We’ve all got dreams. Buying your first home. Locking down the 529 plan for each kid. Hitting your FIRE number.
These dreams require savings. And by extension, investing.
And at some point, you just gotta start. Unfortunately, picking the right entry point can be terrifying.
Let’s say you started investing in your dream at Point A. 60 days later, your investments tanked. Do you bail? Double-down? Irrespective of your decision, you’re guaranteed some sleepless nights and some newfound gray hairs.
Or maybe you started at Point B and 2 years later you question if this whole investing thing actually works. (Or even worse, you might say the famous last words: This time it’s different.)
But maybe Point C is the real kick in the groin. It’s bumpy, its long (13 years) and depressingly, you land right where you began.
Now you know where this is going. “Time in the market” beats “timing the market.”
This chart represents 1996 to today. (It’s also my personal investing journey in the S&P 500 and I’m proud to say, in 24 years I’ve never sold a share.)
Every trough has been scary, but to use mathematical terms they’re local minimums not global minimums. When you zoom out, you realize you were doing pretty damn well. The economist John Keynes famously said:
Markets can stay irrational longer than you can stay solvent.
He meant financial solvency. If you invested at Point D and your kid went to college at Point C (March 2009), you may be forced to sell and abandon ship. At the absolute worst moment. Ditto, if you needed to come out of escrow to buy a home at Point A (March 2020).
Keynes was saying that the market can be nonsensical for much longer than your best projection.
Now let’s say you want to do something crazy and contrarian in your life. Walk away from academic tenure. Take a massive pay cut do impactful work. Or become an entrepreneur (despite the chilling fact that 9 out of 10 startups fail).
The ability to pay your bills and put food on the table – financial solvency – will absolutely be a factor.
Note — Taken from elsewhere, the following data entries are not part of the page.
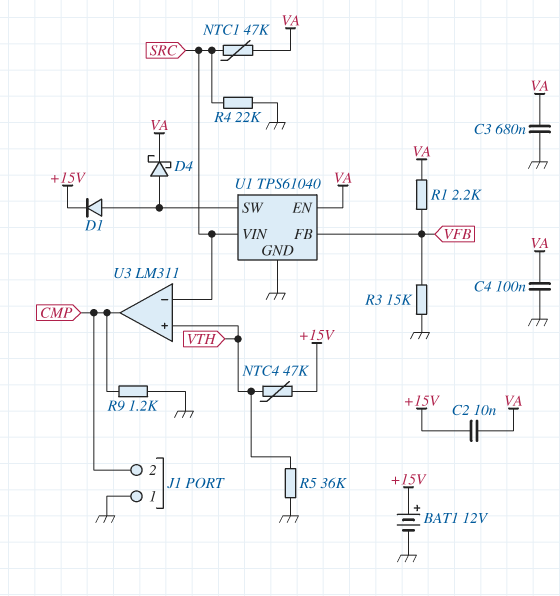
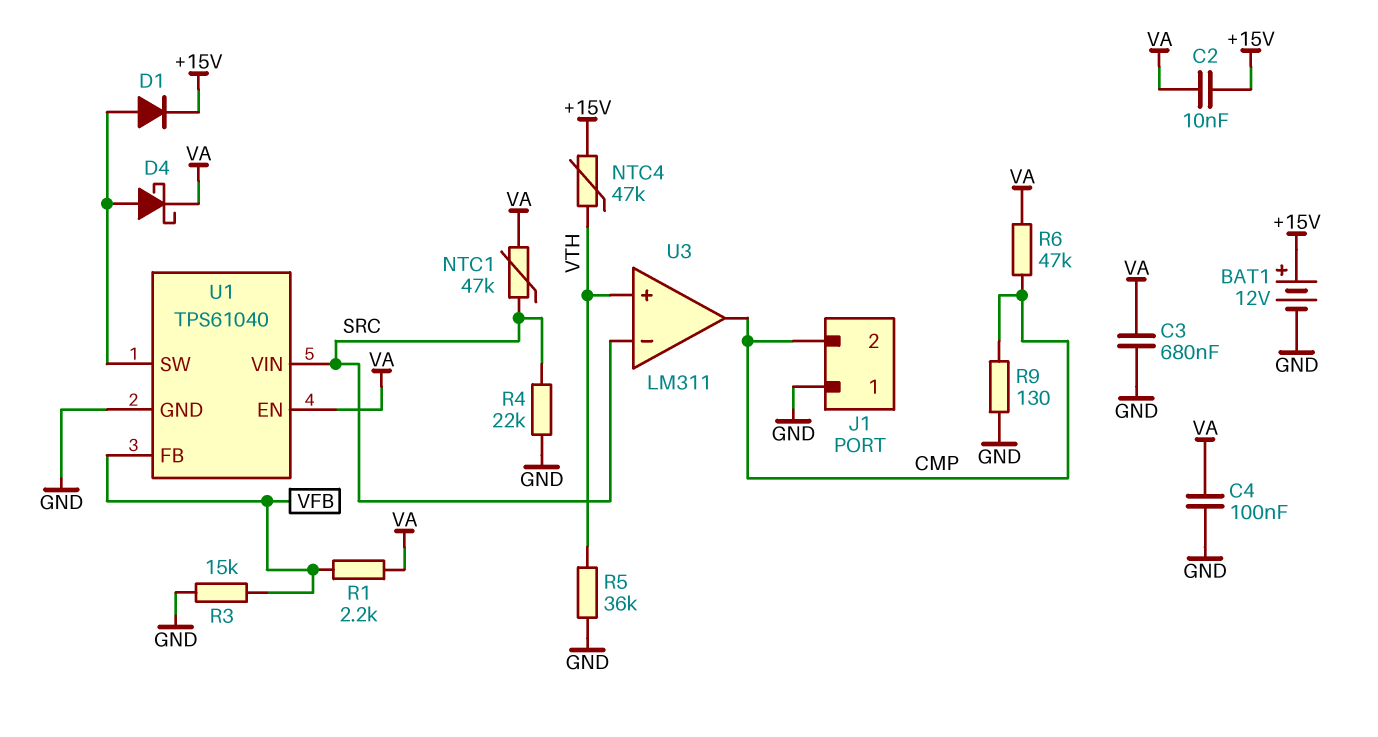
R6: none -> 47k (CMP, VA)
R9: 1.2k (CMP, GND) -> 130 (CMP, GND)

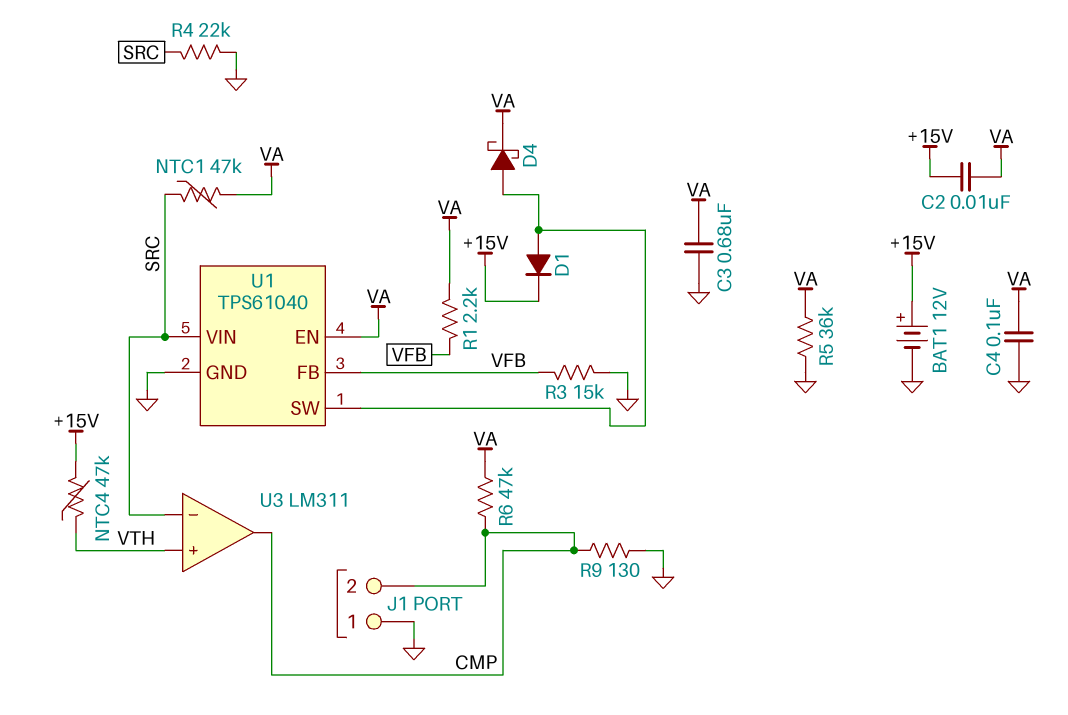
R5: 36k (GND, VTH) -> 36k (GND, VA)

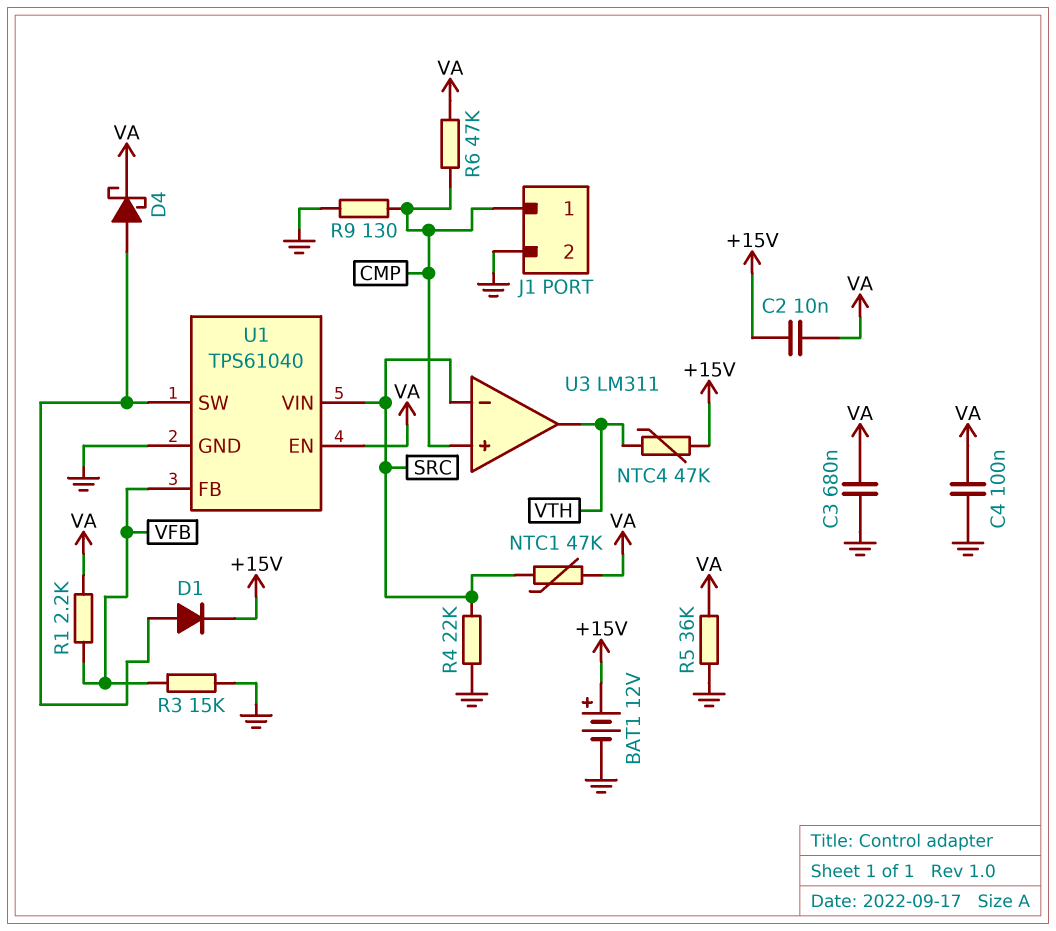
J1 pin 1: GND -> CMP
J1 pin 2: CMP -> GND
U3 pin in+: VTH -> CMP
U3 pin out: CMP -> VTH

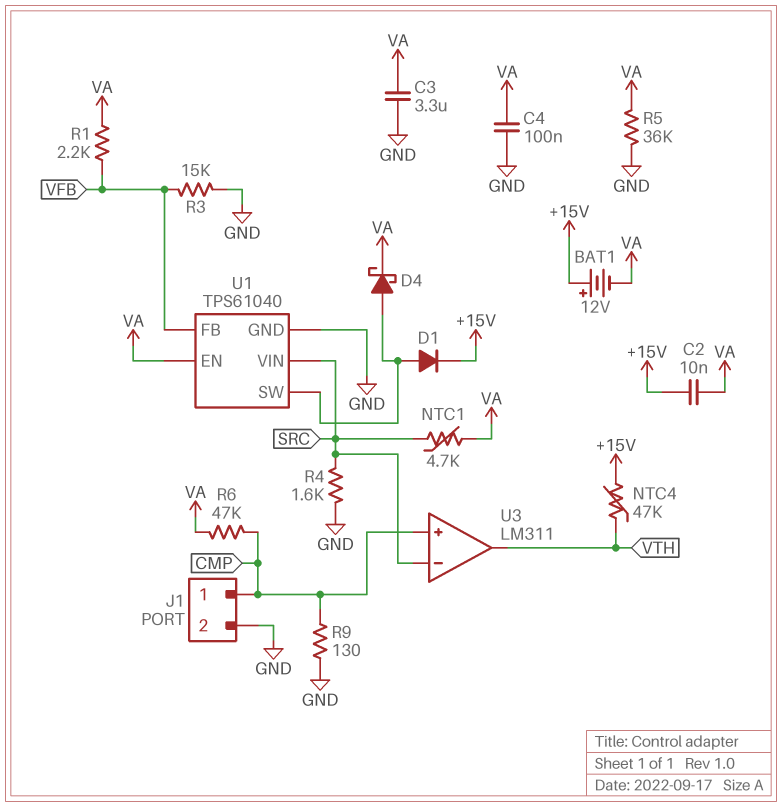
BAT1: 12V (plus +15V, minus GND) -> 12V (plus +15V, minus VA)
C3: 680nF (GND, VA) -> 3.3uF (GND, VA)
NTC1: 47k (SRC, VA) -> 4.7k (SRC, VA)
R4: 22k (GND, SRC) -> 1.6k (GND, SRC)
But what will be even harder, is maintaining your emotional solvency.
Nearly six years after I began my own deliberate rebellion (i.e. solopreneurship), I’ve remixed Keynes quote as follows:
The world around you can stay irrational longer than you can stay emotionally solvent.
Let’s imagine that the S&P graph mirrored my emotional journey as an entrepreneur. At every local minimum and over the course of years I wrestled and was peppered with the following questions/issues:
- Have you lost your mind?
- How can you put your family at risk like that?
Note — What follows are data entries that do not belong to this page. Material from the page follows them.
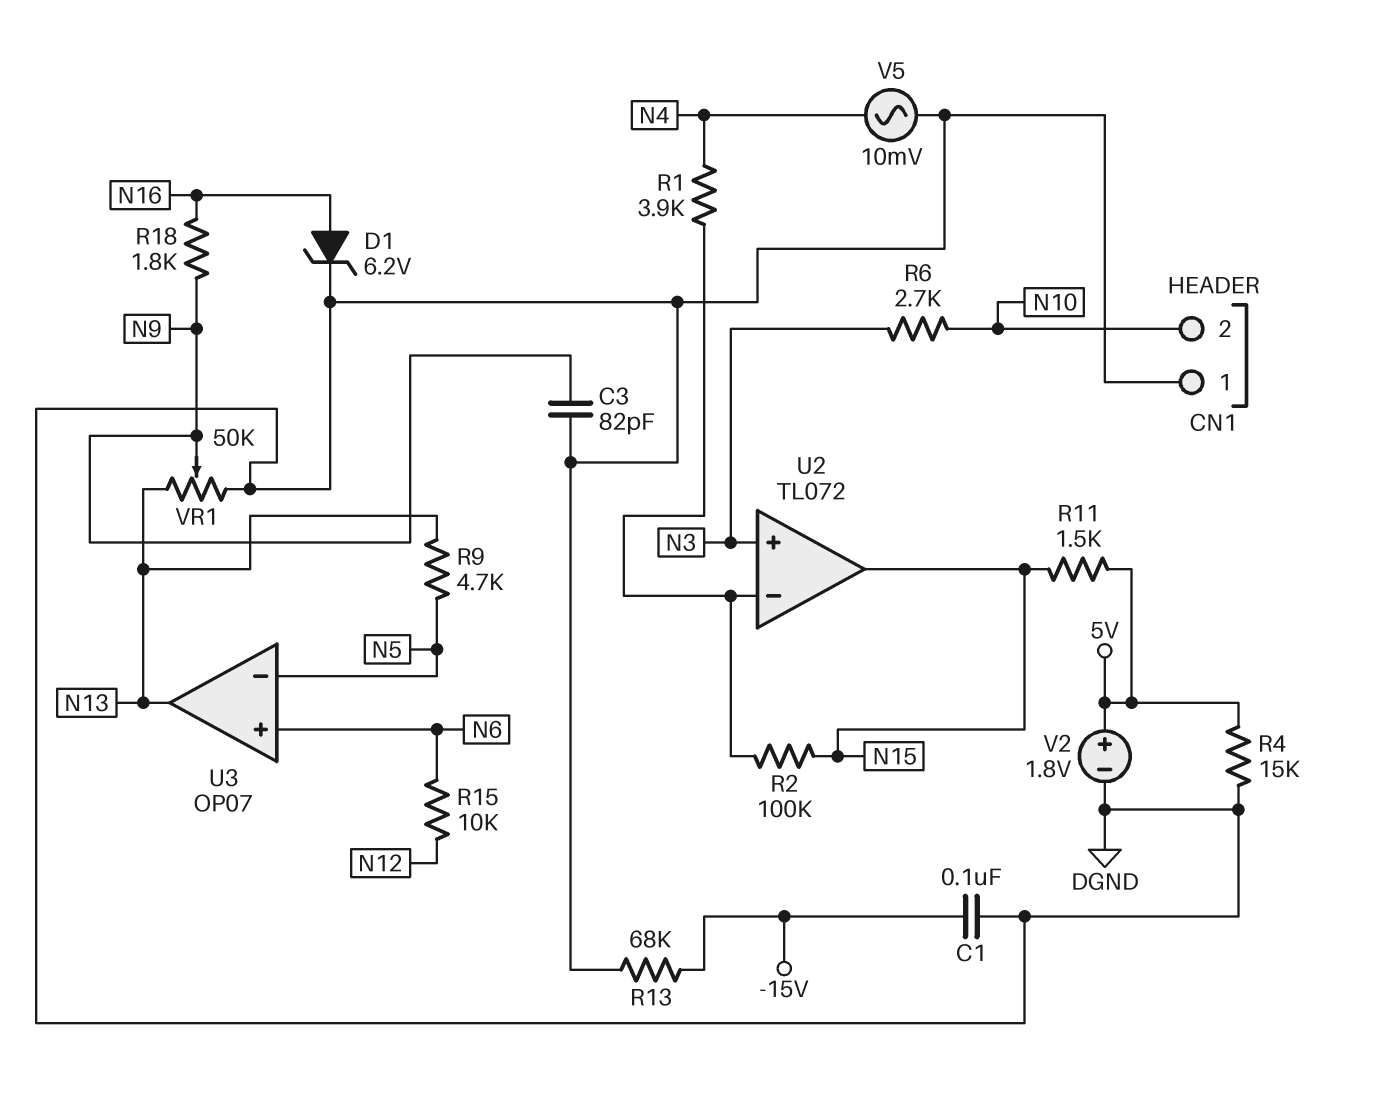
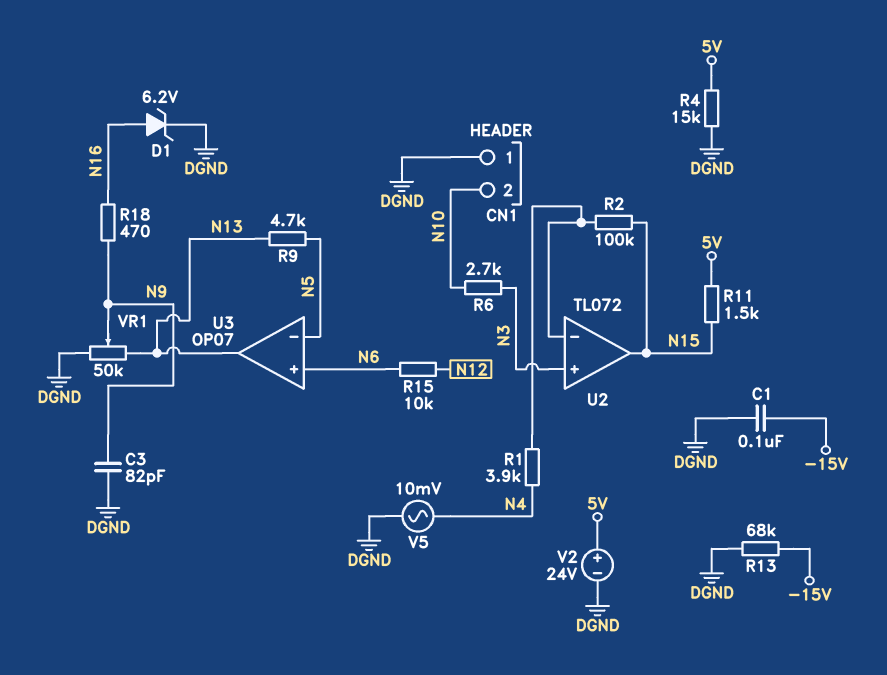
R18: 1.8k (N9, N16) -> 470 (N9, N16)
V2: 1.8V (plus 5V, minus DGND) -> 24V (plus 5V, minus DGND)

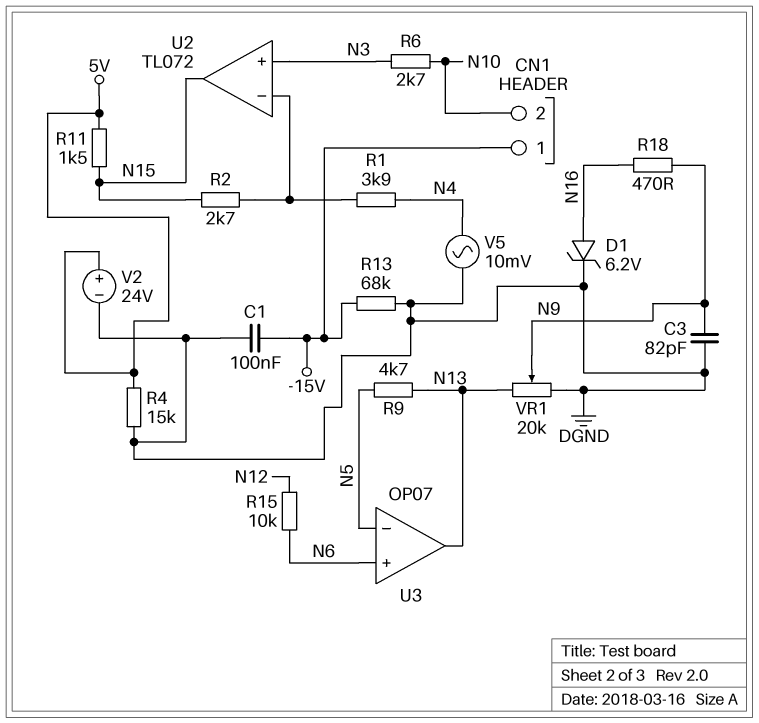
CN1 pin 1: DGND -> -15V
R2: 100k (N15, U2/in-) -> 2.7k (N15, U2/in-)
VR1: 50k (DGND, N13, wiper N9) -> 20k (DGND, N13, wiper N9)

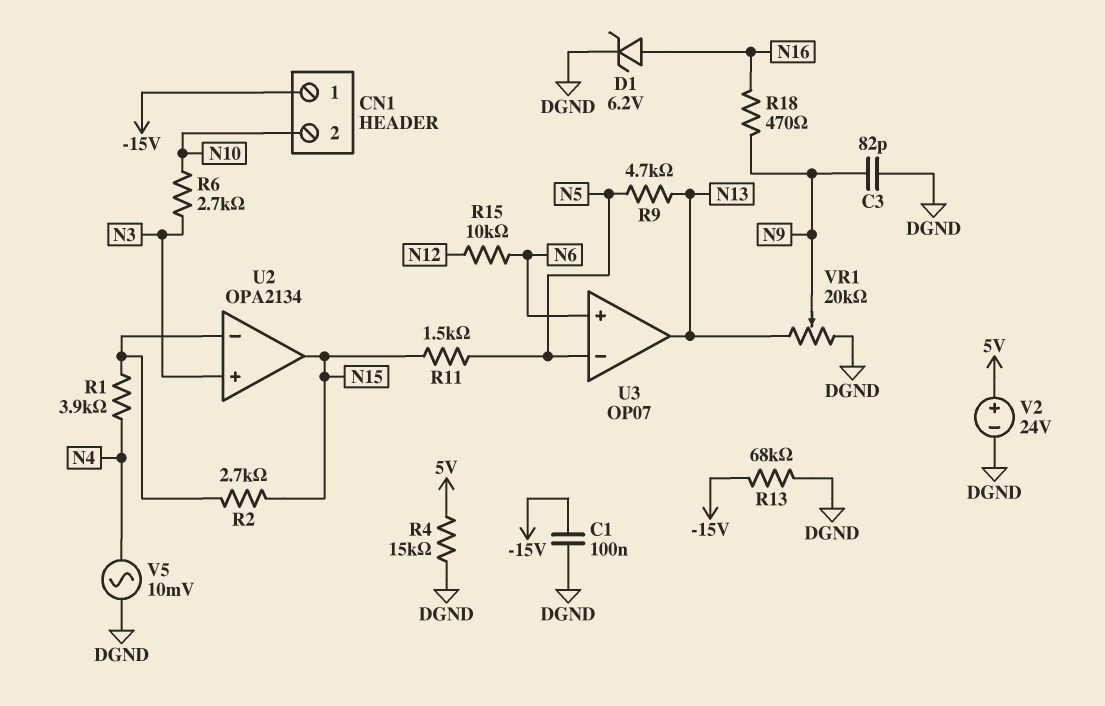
R11: 1.5k (5V, N15) -> 1.5k (N5, N15)
U2: TL072 -> OPA2134

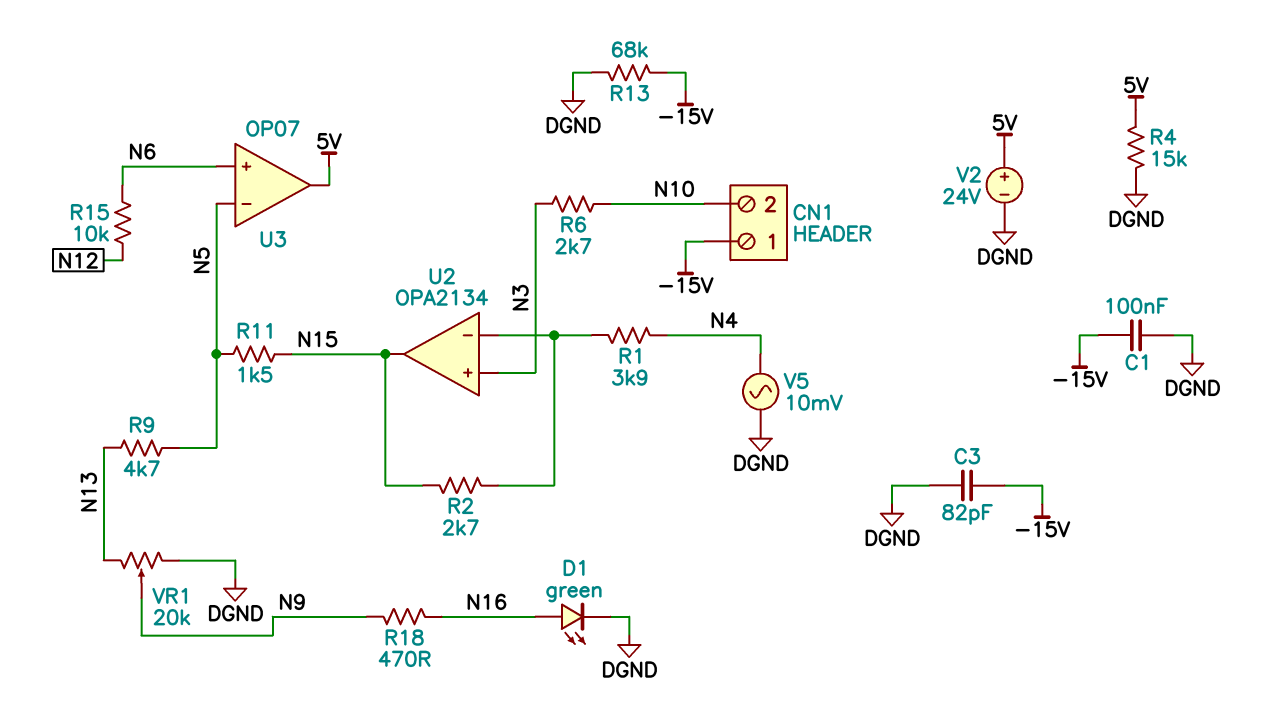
C3: 82pF (DGND, N9) -> 82pF (-15V, DGND)
D1: zener 6.2V (A N16, K DGND) -> LED green (A N16, K DGND)
U3 pin out: N13 -> 5V

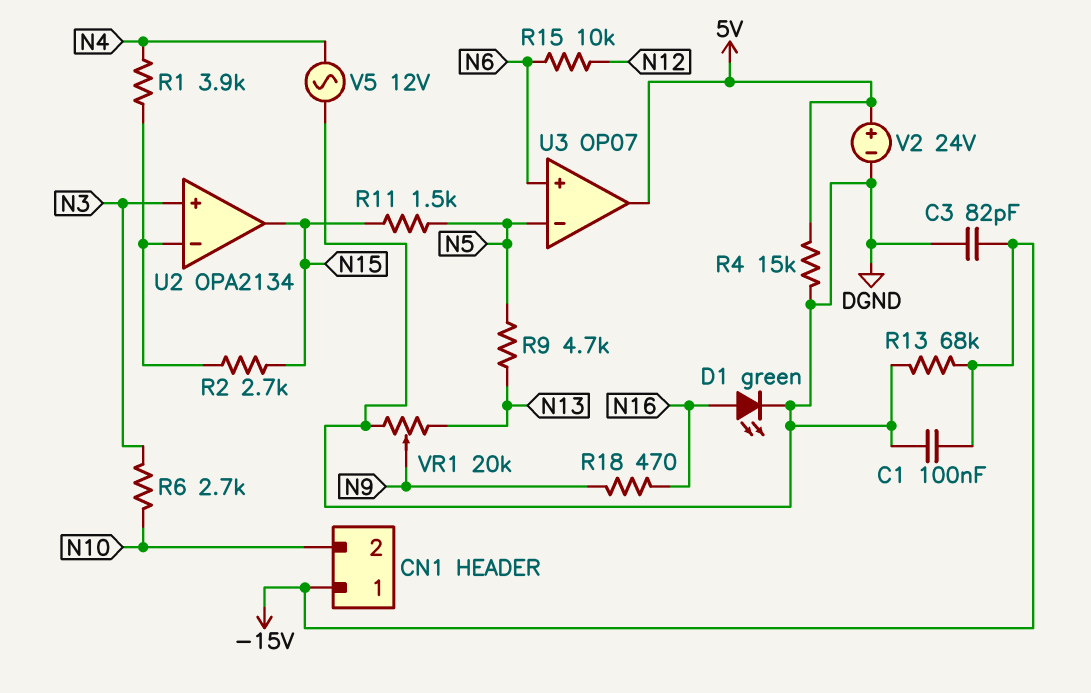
V5: AC 10mV (DGND, N4) -> AC 12V (DGND, N4)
- How can you justify the sunk cost of your fancy degree?
- You know you can never go back.
- Wait, you don’t even have an idea?
- You never took a writing class in college.
- You know you’ll never get invited into these fancy rooms again.
- You know, New York City’s expensive.
- Holy crap, my COBRA’s gonna run out!
- Now we’re having another baby!
- Getting rejected for a book proposal.
- Spending 600 hours in one year on a podcast making less than $10,000 from the time spent.
- Watching my bank account balance has declined for 22 straight months
Each time one of these roadblocks appeared(particularly the insurance situation) I considered throwing in the towel. Every time my identity got challenged, I yearned for my old business card and the common understanding of being a Managing Director.
And boy, it took a long time to make any meaningful income. Even today, I’m still at a fraction of my Wall Street days.
But that would have meant selling at the lows. Walking away during a local maximum.
But as I traversed each local minimum, my confidence grew and my determination hardened. My emotional resiliency extended my runway as an entrepreneur. And like the S&P 500 chart above, extending my runway improved my odds of success.
When you dream big and do something different, the narrative typically centers around skills, finances, and relationships. But if you can shed a scarcity mindset, live with an undefined identity, see opportunity in uncertainty and re-cast traditional markers of success – you’ll develop emotional resiliency.
And when the inevitable local minimum arises, you’ll confidently say: “I got this.”